Corporal Tillman, who walked away from a lucrative football contract to enlist in the Army after the terrorist attacks of Sept. 11, 2001, was killed in Afghanistan on April 22, 2004, in a hail of fire from fellow Rangers who mistakenly believed that his small group was an enemy force.
That Corporal Tillman was killed by friendly fire appears to have be known to his fellow soldiers within a day of the incident, if not sooner. But at some point in the first few days another story was concocted asserting that he had died from enemy fire as he heroically tried to help the unit that shot him. The truth did not emerge — and was not conveyed to his family — until more than a month had gone by and a well-publicized and widely televised memorial service had taken place.

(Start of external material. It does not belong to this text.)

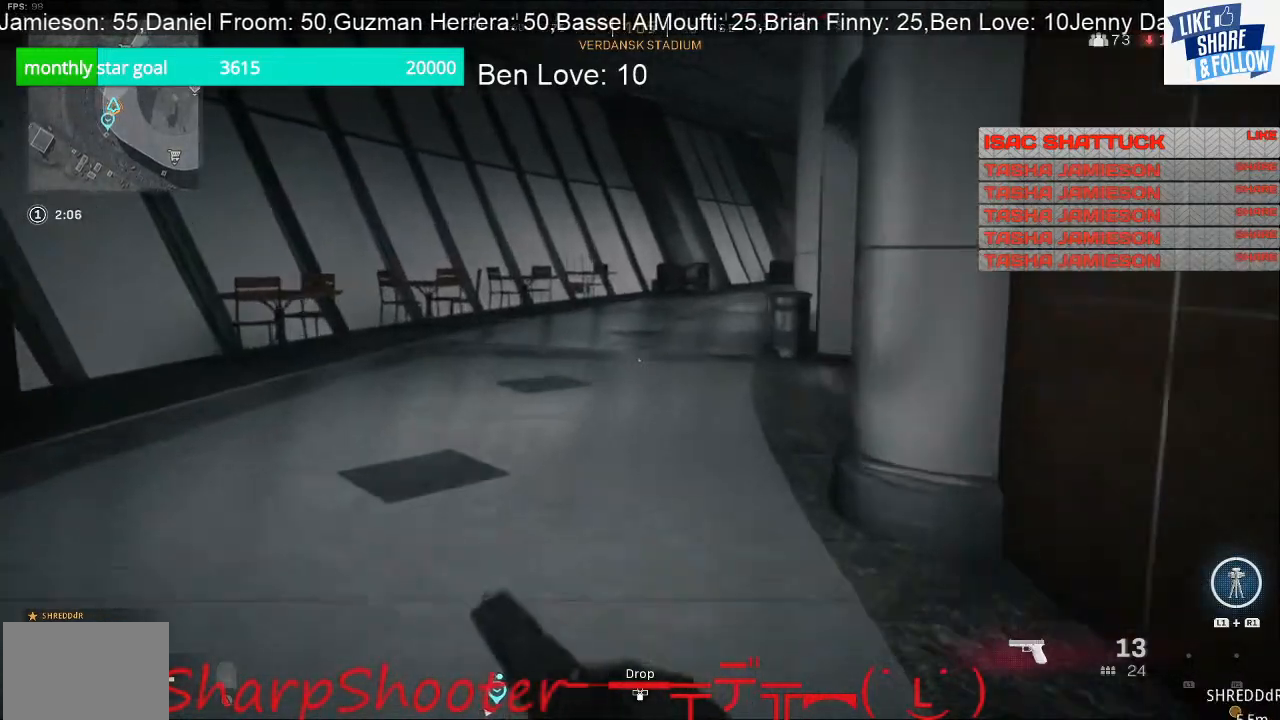
{"buttons": [], "left_stick": "up", "right_stick": "center", "events": []}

Mr. Waxman, who runs the House Committee on Oversight and Government Reform, is asking three basic questions: Who initiated the phony story? How far up the chain of command did the deception go? And what did the White House know?
Mr. Waxman has reviewed more than a thousand pages that the White House, with some reluctance, has provided his staff for private review. He now wants some of these documents made available to the full committee, but since the written record seems to shed little light on what the White House was or was not being told, he has also asked four former members of the White House staff to testify. Among them is them Scott McClellan, a former press secretary.
There are at least two possible outcomes here. One is that the White House was part of the deception, which would be bad for the White House. Another is that the White House did not learn the truth any sooner than the public or the Tillman family, which would be very bad for the Pentagon. Mr. Waxman should continue his quest, and the White house must be responsive.